● Task to complete:
Copy, word for word, the stretch of the entries below from the line containing "Jul 22, 2026" through the line containing "projects while keeping", with both of those lines included.

● Input data:
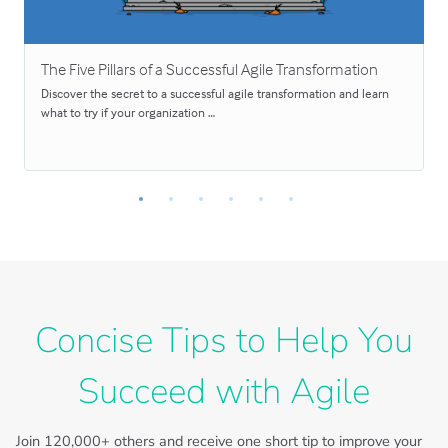
The Five Pillars of a Successful Agile Transformation
Discover the secret to a successful agile transformation and learn
what to try if your organization …
Concise Tips to Help You
Succeed with Agile
Join
120,000+
others and receive one short tip to improve your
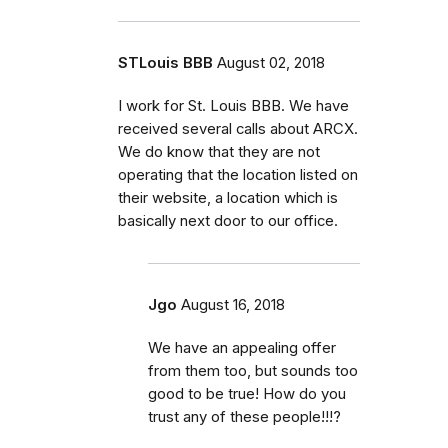
STLouis BBB
August 02, 2018
I work for St. Louis BBB. We have
received several calls about ARCX.
We do know that they are not
operating that the location listed on
their website, a location which is
basically next door to our office.
Jgo
August 16, 2018
We have an appealing offer
from them too, but sounds too
good to be true! How do you
trust any of these people!!!?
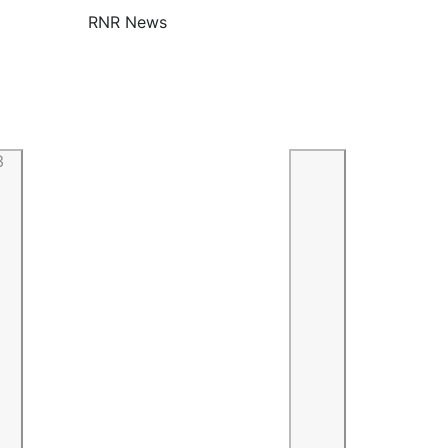
RNR News
3
Previous
Next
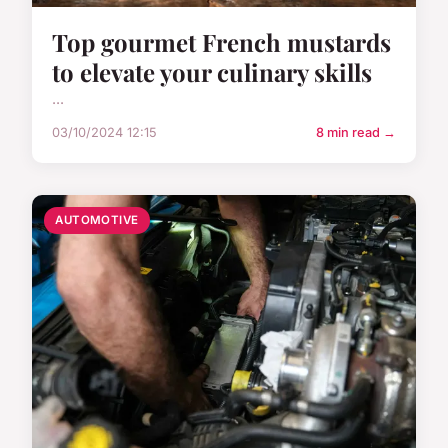
Top gourmet French mustards
to elevate your culinary skills
...
03/10/2024 12:15
8 min read →
AUTOMOTIVE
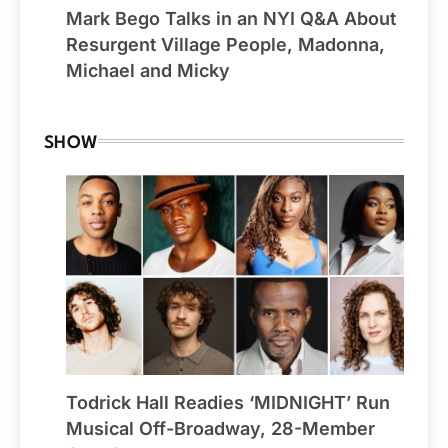
Mark Bego Talks in an NYI Q&A About
Resurgent Village People, Madonna,
Michael and Micky
SHOW
Todrick Hall Readies ‘MIDNIGHT’ Run
Musical Off-Broadway, 28-Member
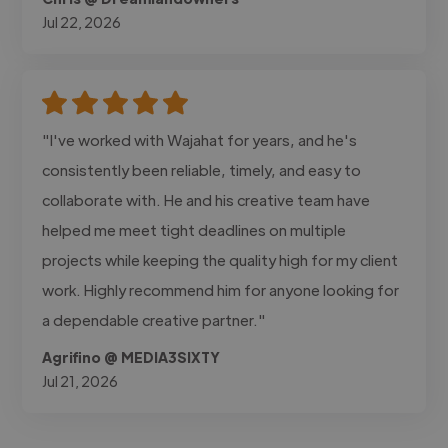
Jul 22, 2026
"I've worked with Wajahat for years, and he's
consistently been reliable, timely, and easy to
collaborate with. He and his creative team have
helped me meet tight deadlines on multiple
projects while keeping the quality high for my client
work. Highly recommend him for anyone looking for
a dependable creative partner."
Agrifino @ MEDIA3SIXTY
Jul 21, 2026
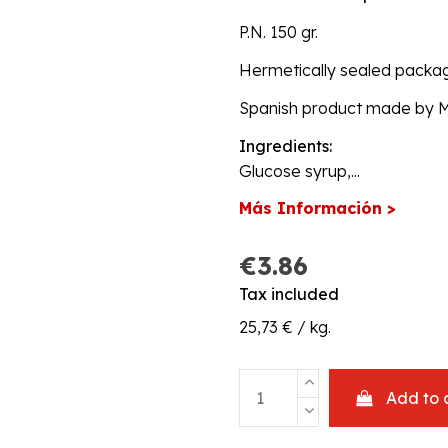
P.N. 150 gr.
Hermetically sealed packa
Spanish product made by Mars
Ingredients:
Glucose syrup,...
Más Información >
€3.86
Tax included
25,73 € / kg.
Add to 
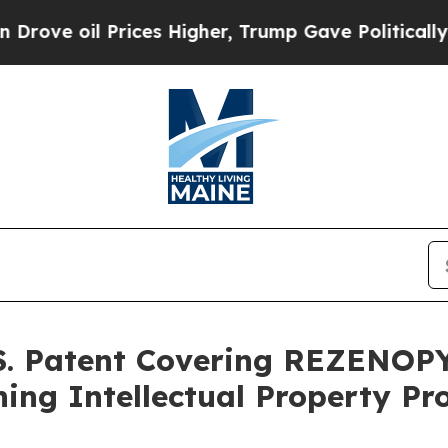
rices Higher, Trump Gave Politically Connected 
S. Patent Covering REZENOPY
ing Intellectual Property Pr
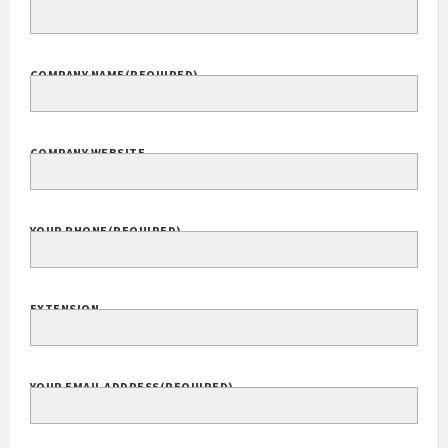
Your Name
(Required)
FULL NAME
COMPANY NAME
(REQUIRED)
COMPANY WEBSITE
YOUR PHONE
(REQUIRED)
EXTENSION
YOUR EMAIL ADDRESS
(REQUIRED)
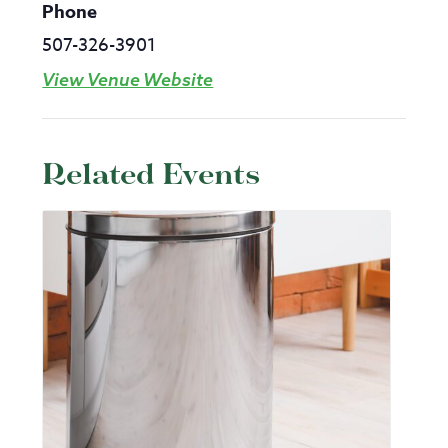
Phone
507-326-3901
View Venue Website
Related Events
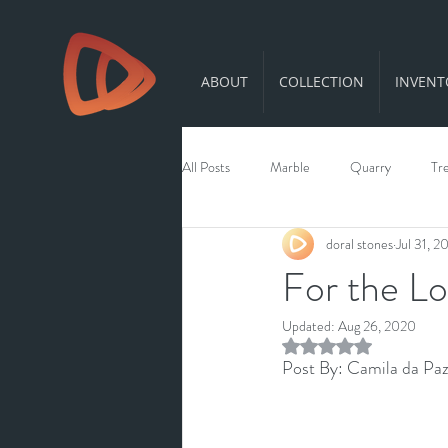
ABOUT
COLLECTION
INVENT
All Posts
Marble
Quarry
Tr
doral stones
Jul 31, 2
For the Lo
Updated:
Aug 26, 2020
Rated NaN out of 5 st
Post By: Camila da Paz 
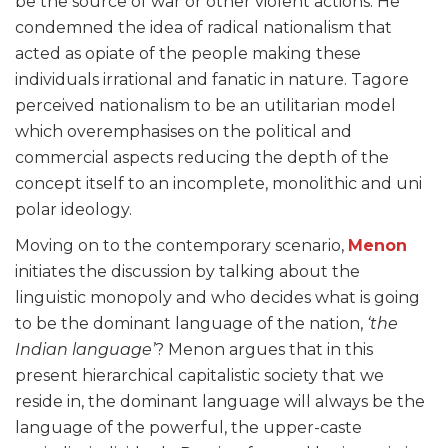
be the source of war or other violent actions. He
condemned the idea of radical nationalism that
acted as opiate of the people making these
individuals irrational and fanatic in nature. Tagore
perceived nationalism to be an utilitarian model
which overemphasises on the political and
commercial aspects reducing the depth of the
concept itself to an incomplete, monolithic and uni
polar ideology.
Moving on to the contemporary scenario,
Menon
initiates the discussion by talking about the
linguistic monopoly and who decides what is going
to be the dominant language of the nation,
‘the
Indian language’
? Menon argues that in this
present hierarchical capitalistic society that we
reside in, the dominant language will always be the
language of the powerful, the upper-caste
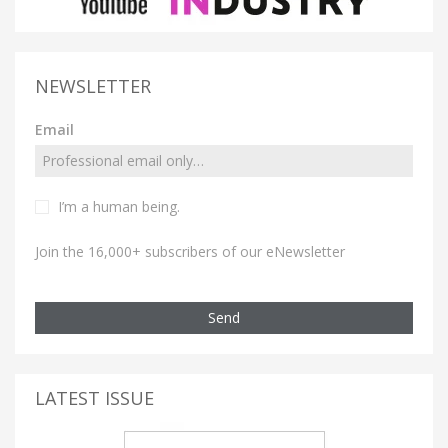
NEWSLETTER
Email
I’m a human being.
Join the 16,000+ subscribers of our eNewsletter
Send
LATEST ISSUE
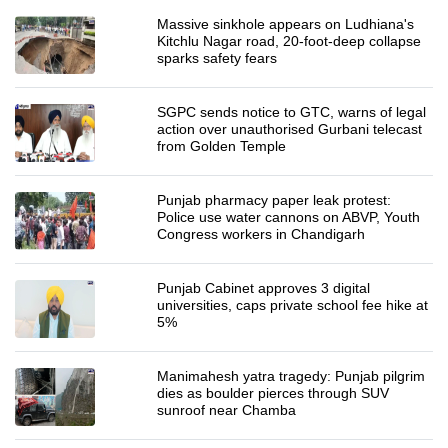
Massive sinkhole appears on Ludhiana's
Kitchlu Nagar road, 20-foot-deep collapse
sparks safety fears
SGPC sends notice to GTC, warns of legal
action over unauthorised Gurbani telecast
from Golden Temple
Punjab pharmacy paper leak protest:
Police use water cannons on ABVP, Youth
Congress workers in Chandigarh
Punjab Cabinet approves 3 digital
universities, caps private school fee hike at
5%
Manimahesh yatra tragedy: Punjab pilgrim
dies as boulder pierces through SUV
sunroof near Chamba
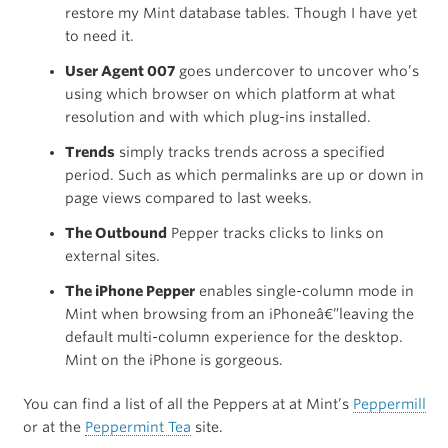
restore my Mint database tables. Though I have yet
to need it.
User Agent 007
goes undercover to uncover who’s
using which browser on which platform at what
resolution and with which plug-ins installed.
Trends
simply tracks trends across a specified
period. Such as which permalinks are up or down in
page views compared to last weeks.
The Outbound
Pepper tracks clicks to links on
external sites.
The iPhone Pepper
enables single-column mode in
Mint when browsing from an iPhoneâ€”leaving the
default multi-column experience for the desktop.
Mint on the iPhone is gorgeous.
You can find a list of all the Peppers at at Mint’s
Peppermill
or at the
Peppermint Tea
site.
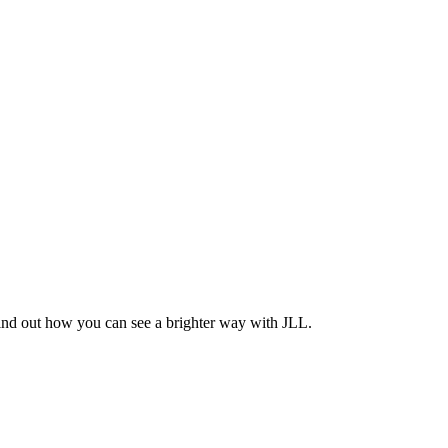
Find out how you can see a brighter way with JLL.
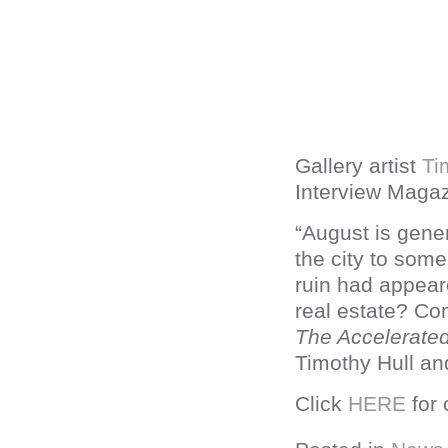
Gallery artist
Ti
Interview Magazi
“August is gene
the city to some 
ruin had appear
real estate? C
The Accelerate
Timothy Hull an
Click
HERE
for 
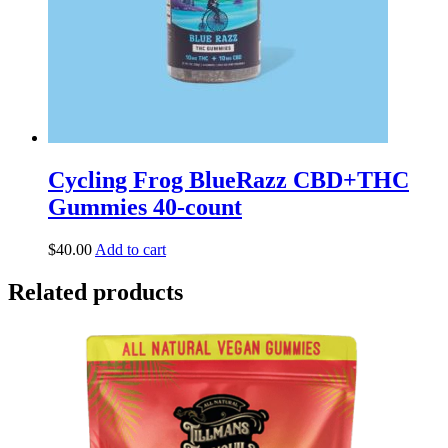
Cycling Frog BlueRazz CBD+THC
Gummies 40-count
$
40.00
Add to cart
Related products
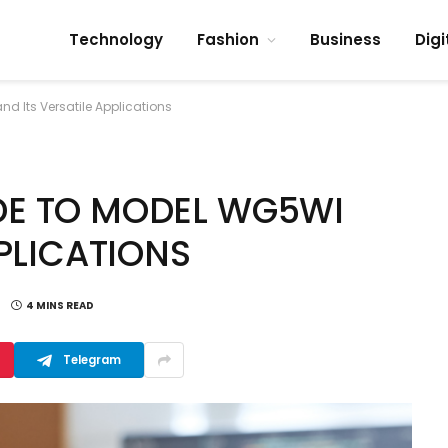
Technology
Fashion
Business
Digi
 Its Versatile Applications
DE TO MODEL WG5WI
PPLICATIONS
4 MINS READ
Telegram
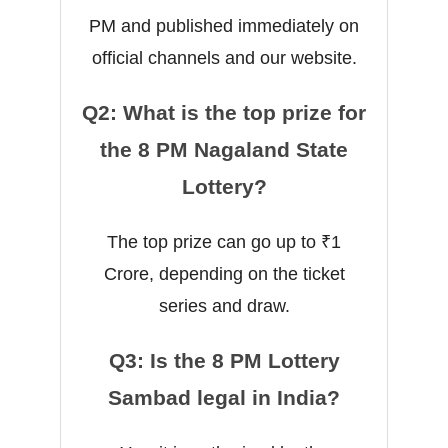
PM and published immediately on
official channels and our website.
Q2: What is the top prize for
the 8 PM Nagaland State
Lottery?
The top prize can go up to ₹1
Crore, depending on the ticket
series and draw.
Q3: Is the 8 PM Lottery
Sambad legal in India?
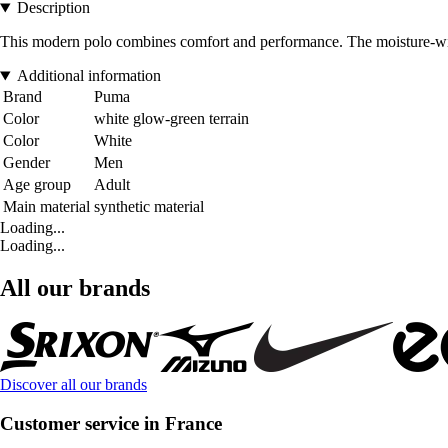
Description
This modern polo combines comfort and performance. The moisture-wic
Additional information
Brand
Puma
Color
white glow-green terrain
Color
White
Gender
Men
Age group
Adult
Main material
synthetic material
Loading...
Loading...
All our brands
Discover all our brands
Customer service in France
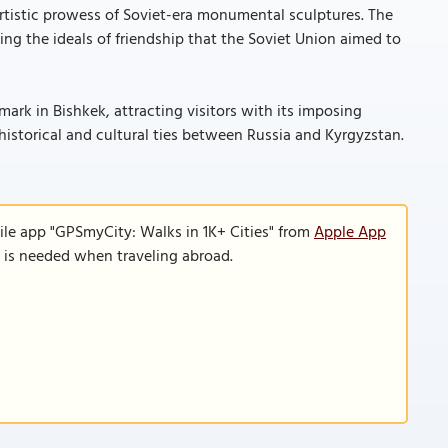
istic prowess of Soviet-era monumental sculptures. The
cing the ideals of friendship that the Soviet Union aimed to
rk in Bishkek, attracting visitors with its imposing
historical and cultural ties between Russia and Kyrgyzstan.
ile app "GPSmyCity: Walks in 1K+ Cities" from
Apple App
n is needed when traveling abroad.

● Response box:
Jul 22, 2026
"I've worked with Wajahat for years, and he's
consistently been reliable, timely, and easy to
collaborate with. He and his creative team have
helped me meet tight deadlines on multiple
projects while keeping the quality high for my client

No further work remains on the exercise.